[Opening Source data section]
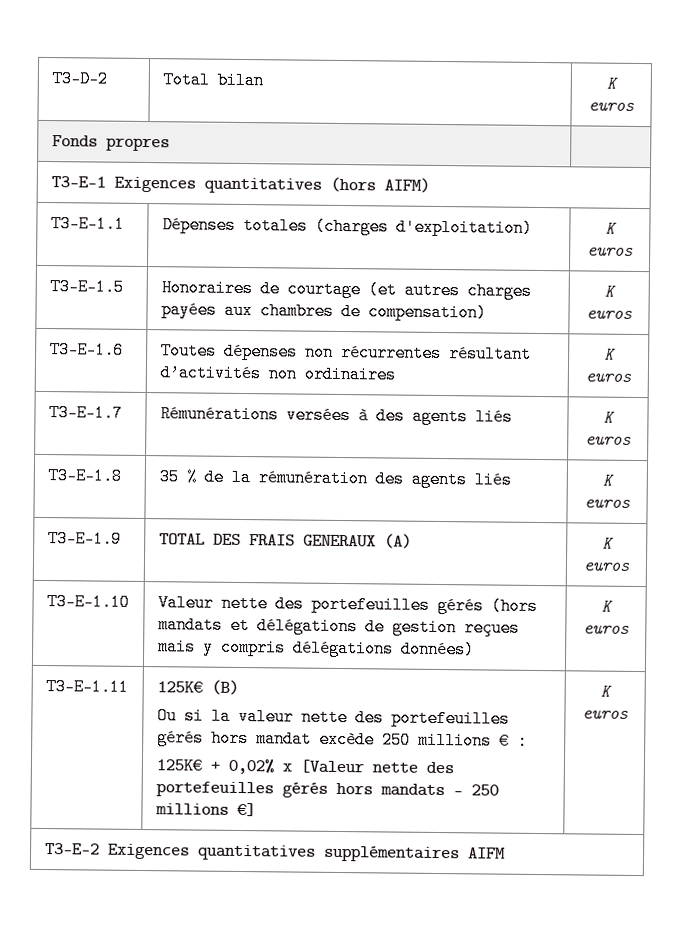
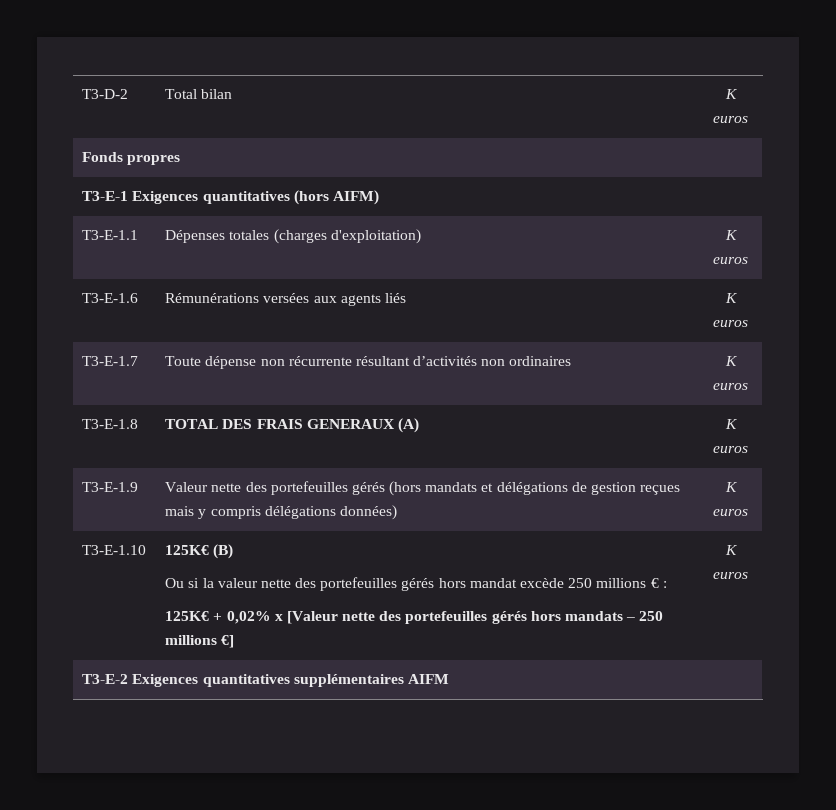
[49,278,124,296] [160,279,532,300] [160,301,487,322] [604,285,616,297] [586,310,633,319] [49,341,124,359] [160,342,442,363] T3-E-1.5 | Honoraires de courtage (et autres charges payées aux chambres de compensation) | K euros // T3-E-1.6 | Toutes dépenses non récurrentes -> [82,293,139,303] [165,293,406,306] [724,293,737,303] [713,320,748,327] [82,356,139,366] [165,356,352,369] T3-E-1.6 | Rémunérations versées aux agents liés | K euros // T3-E-1.7 | Toute dépense non récurrente
[48,404,123,422] [159,405,513,426] [603,411,615,423] [585,436,632,445] [47,467,122,485] [158,468,512,489] [602,474,614,486] [584,499,631,508] [47,530,122,548] T3-E-1.7 | Rémunérations versées à des agents liés | K euros // T3-E-1.8 | 35 % de la rémunération des agents liés | K euros // T3-E-1.9 -> [82,419,139,429] T3-E-1.8
[46,593,130,611] T3-E-1.10 -> [82,482,139,492] T3-E-1.9
[45,678,129,696] T3-E-1.11 -> [82,545,147,555] T3-E-1.10

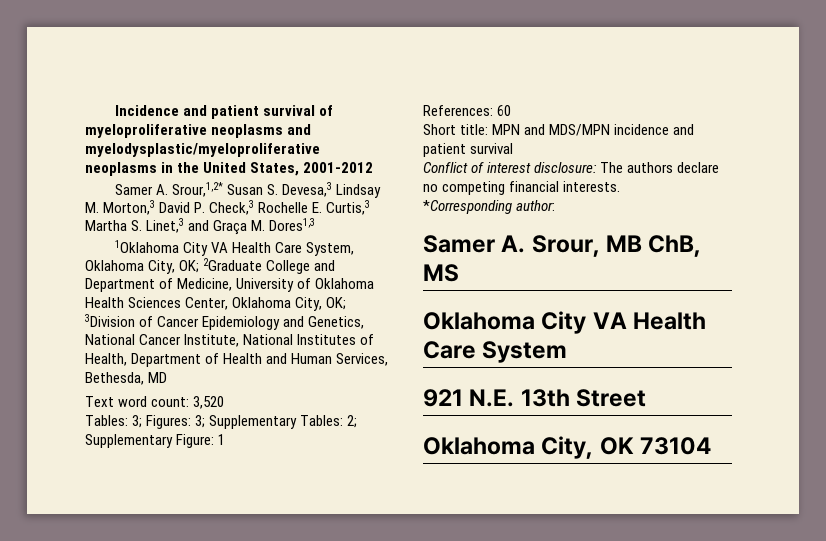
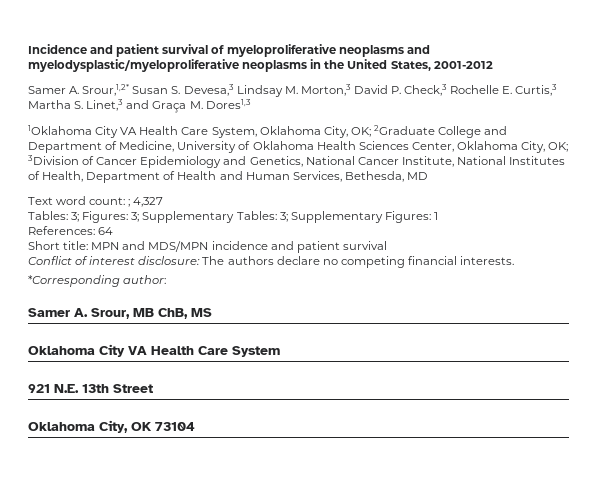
[193,396,225,409] 3,520 -> [128,197,164,207] ; 4,327
[347,415,358,428] [85,434,215,448] 2; Supplementary Figure: -> [279,211,431,223] 3; Supplementary Figures:
[497,105,512,116] 60 -> [98,227,114,235] 64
[Closing Source data section]
▶ **Exercise instructions**: Output all entries unchanged; skip the pictures.

▶ **Answer for the task**:
[49,278,124,296] [160,279,532,300] [160,301,487,322] [604,285,616,297] [586,310,633,319] [49,341,124,359] [160,342,442,363] T3-E-1.5 | Honoraires de courtage (et autres charges payées aux chambres de compensation) | K euros // T3-E-1.6 | Toutes dépenses non récurrentes -> [82,293,139,303] [165,293,406,306] [724,293,737,303] [713,320,748,327] [82,356,139,366] [165,356,352,369] T3-E-1.6 | Rémunérations versées aux agents liés | K euros // T3-E-1.7 | Toute dépense non récurrente
[48,404,123,422] [159,405,513,426] [603,411,615,423] [585,436,632,445] [47,467,122,485] [158,468,512,489] [602,474,614,486] [584,499,631,508] [47,530,122,548] T3-E-1.7 | Rémunérations versées à des agents liés | K euros // T3-E-1.8 | 35 % de la rémunération des agents liés | K euros // T3-E-1.9 -> [82,419,139,429] T3-E-1.8
[46,593,130,611] T3-E-1.10 -> [82,482,139,492] T3-E-1.9
[45,678,129,696] T3-E-1.11 -> [82,545,147,555] T3-E-1.10

[193,396,225,409] 3,520 -> [128,197,164,207] ; 4,327
[347,415,358,428] [85,434,215,448] 2; Supplementary Figure: -> [279,211,431,223] 3; Supplementary Figures:
[497,105,512,116] 60 -> [98,227,114,235] 64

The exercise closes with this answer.